Patients’ fear, unfamiliarity, financial unavailability, lack of appropriate tele communications technology, illiteracy, diversity in languages are some of the reasons why telemedicine has not taken off in India. But I strongly feel it is the man behind the machine, which is not available. We do not have qualified medical manpower in terms of experts who can spend their valuable time on tele consultation. Nowadays tele technology is inexpensive. What we need is mindset of experts who can devote some time to telemedicine (tele consultation, tele diagnosis).

What are the major issues facing the medical fraternity?
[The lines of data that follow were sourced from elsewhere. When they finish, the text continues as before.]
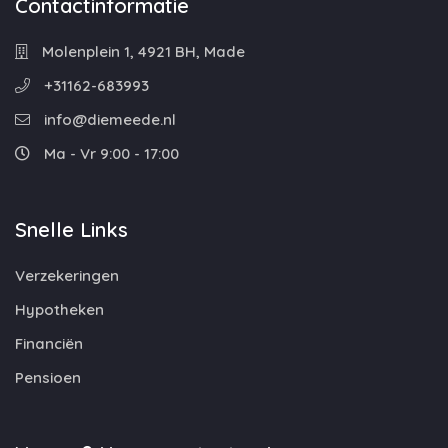
Contactinformatie
Molenplein 1, 4921 BH, Made
+31162-683993
info@diemeede.nl
Ma - Vr 9:00 - 17:00
Snelle Links
Verzekeringen
Hypotheken
Financiën
Pensioen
Some of the major issues are:

a)     Loss of credibility and erosion of faith.

b)     Over use of and over dependence on technology. We should be high tech but high touch rather than high tech and low touch.

c)     Industry driven practices.

d)     Disconnect between expectations and reality.
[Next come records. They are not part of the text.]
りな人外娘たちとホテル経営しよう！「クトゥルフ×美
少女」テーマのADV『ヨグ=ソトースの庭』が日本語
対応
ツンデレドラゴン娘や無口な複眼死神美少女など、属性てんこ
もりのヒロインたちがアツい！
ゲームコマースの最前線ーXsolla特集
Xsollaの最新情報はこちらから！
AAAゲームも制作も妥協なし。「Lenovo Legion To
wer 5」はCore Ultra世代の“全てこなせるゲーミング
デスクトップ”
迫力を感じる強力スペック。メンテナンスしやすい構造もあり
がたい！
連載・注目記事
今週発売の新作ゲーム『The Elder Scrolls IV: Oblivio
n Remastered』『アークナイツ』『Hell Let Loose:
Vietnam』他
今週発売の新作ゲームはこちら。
How India can increase its share of the global medical tourism market?

More and more Indian hospitals should go for national and international accreditation and certifications like NABH (National Accreditation Board for Hospitals and Healthcare Providers) and JCI (Joint Commission International). This will instil confidence in foreign patients that Indian hospitals can provide world-class treatment and quality care.

The hospitals should also try to improve marketing strategies, make treatment affordable and create awareness about their facilities.

If you were not a doctor what would you have been?

At the far end of my career you are asking me if I were not a doctor what I would have been! If I were not a surgical oncologist I would have been a cardiothoracic surgeon.

If not in medical profession, I would have been a teacher; I belong to a family of teachers, my parents and uncles were teachers.

What’s your message to the budding oncologists?

a)     Do not be afraid to learn. Knowledge is weightless. A treasure you can carry easily, keep reading in life.

b)     Attitude determines altitude in life. Put yourself in your patient’s shoes and then speak to and treat the patient.

c)     Don’t be afraid to admit that you are less than perfect. May be someone else can do a better job in patient’s interest. Practice ethically.

d)     In oncology, young oncologists learn how to treat; experienced oncologists know when to treat; and mature oncologists know when not to treat. It is well said: “Young docs kill their patients, old docs watch them die”. It is extremely important to set it right first time. Don’t be in a hurry to treat a patient.

e)     Technical skill is as important as soft skill in practice.

by Rajni Pandey

One Comment

  1. Prof. Param Bhuja Prof. Param Bhuja Thursday, April 5, 2012

    It is amazing Dr. Diwan has not talked a line about the real reason why he is to day to know so many things about the comprehensive oncological management .The Post Doctoral Degree that he got and the knowledge that has empowered him to become an oncologist from a butchering surgeon who are more often than not responsible for non curability of cancer.( now reports of this facts are available in peer reviewed journals.
    He has also forgotten to mention the exposure of a sophisticated clinical research set up and its excellent working that is not seen anywhere in South Asia. But for this rigorous training that he underwent he would have been just another self proclaimed Onco Surgeon, many of them minting money by doing what they should not do….operating those cases, just for money where surgery may lead to disastrous consequences . and some of the names mentioned are notorious for such activities.
    Which is why when one of his night duties as M.Ch. Surgical Oncology student when he gave what he thought was a lucid report about a post a operative case , his mentor and maker asked him a simple question for which he had no answer!! The question asked by Prof. S. Krishnamurthy, the Father of Oncological Sciences , was Dr. Dewan, What is patients temperature and pulse?. Patient was running high temperature and Dr. Dewan did not know despite his experience at TMH and SJH.
    We forget about the steps we climb that take us to such heights!!!